Chapter 8. Architecture of Cetus

Table of Contents

Front End
Integrated Parsers
Separate Parsers
Handling Pragmas and Comments
Intermediate Representation
Class Hierarchy Design
Major Classes
Relationship Between Grammar and IR
Syntax Tree Invariants
Annotations
Back End

Front End

Integrated Parsers

Cetus is written in Java, so it is natural to use ANTLR to generate parsers whenever possible. Cetus comes with an ANTLR parser for C. We determined that ANTLR cannot be used for C++. We are aware that there is a C++ grammar on the ANTLR website, but it is incomplete and we wanted a grammar that matched the standard grammar in Stroustrup's book as much as possible.

Separate Parsers

Parsing intentionally was separated from the IR-building methods in the high-level interface so that other front ends could be added independently. Some front ends may require more effort than others. For example, writing a parser for C++ is a challenge because its grammar does not fit easily into any of the grammar classes supported by standard generators. The GNU C++ compiler was able to use an LALR(1) grammar, but it looks nothing like the ISO C++ grammar. If any rules must be rearranged to add actions in a particular location, it must be done with extreme care to avoid breaking the grammar. Another problem is C++ has much more complicated rules than C as far as determining which symbols are identifiers versus type names, requiring substantial symbol table maintenance while parsing.

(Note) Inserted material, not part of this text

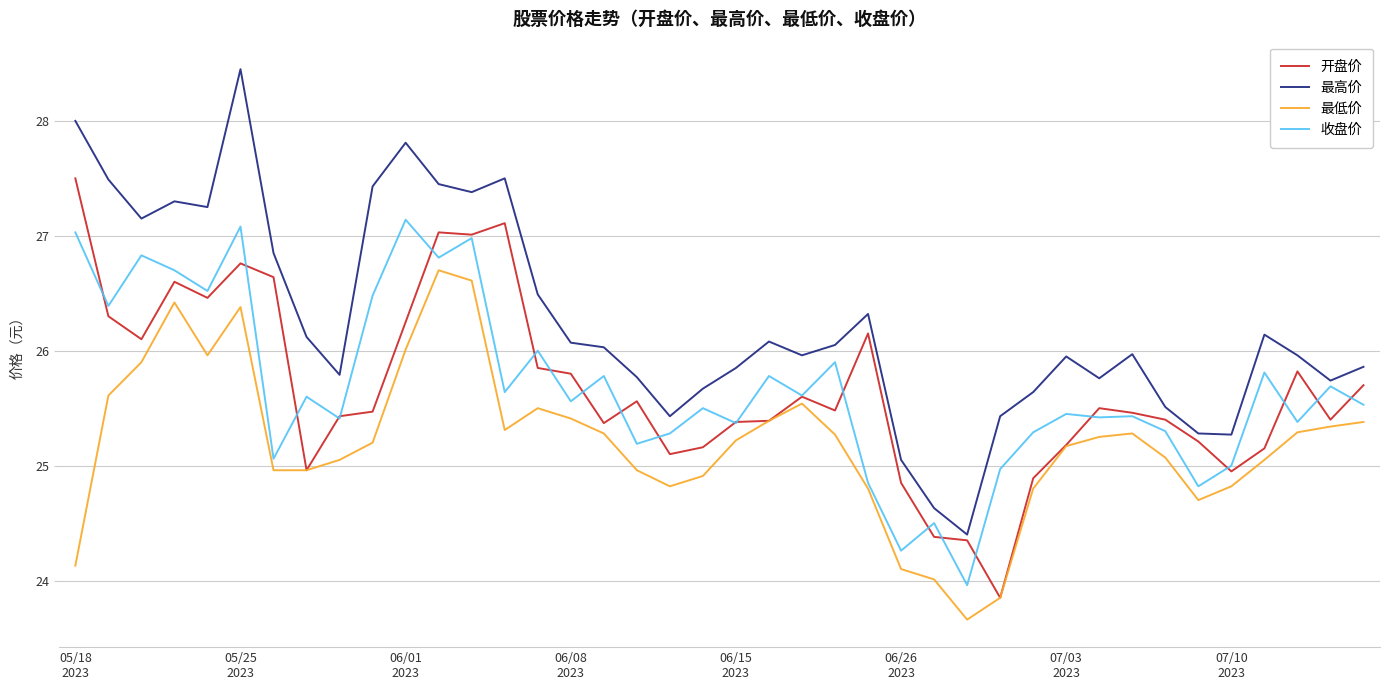

What is the smallest value displayed?

23.7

Handling Pragmas and Comments

Pragmas and Comments are identified during scanning as "Annotation"-type IR. These are inserted by the parser into the IR as PreAnnotation(s). Comments are inserted as they appear in the program, except for when they appear in the middle of another IR construct, such as an AssignmentStatement. In this case, they appear in the output before the corresponding statement. For comments that are at the end of code on the same line, they appear AFTER the same line in the output.

Since v1.1, Cetus adopts a new Annotation implementation in order to simplify the IR associated with different types of annotations as we begin to accommodate more types. Once PreAnnotations are parsed in and stored in the IR, the AnnotationParser converts these into specific IR as described in the Annotations section later in this manual. PragmaAnnotations can be associated with specific statements, knowing their semantics, and hence this is done automatically by Cetus thus allowing movement of annotations with corresponding IR during transformations. However, in the case of CommentAnnotations and other possibly new annotations interpreted as comments, Cetus can only store them as stand-alone annotations thus preventing their movement with corresponding IR.

More details about the exact Annotation implementation is found in the IR section.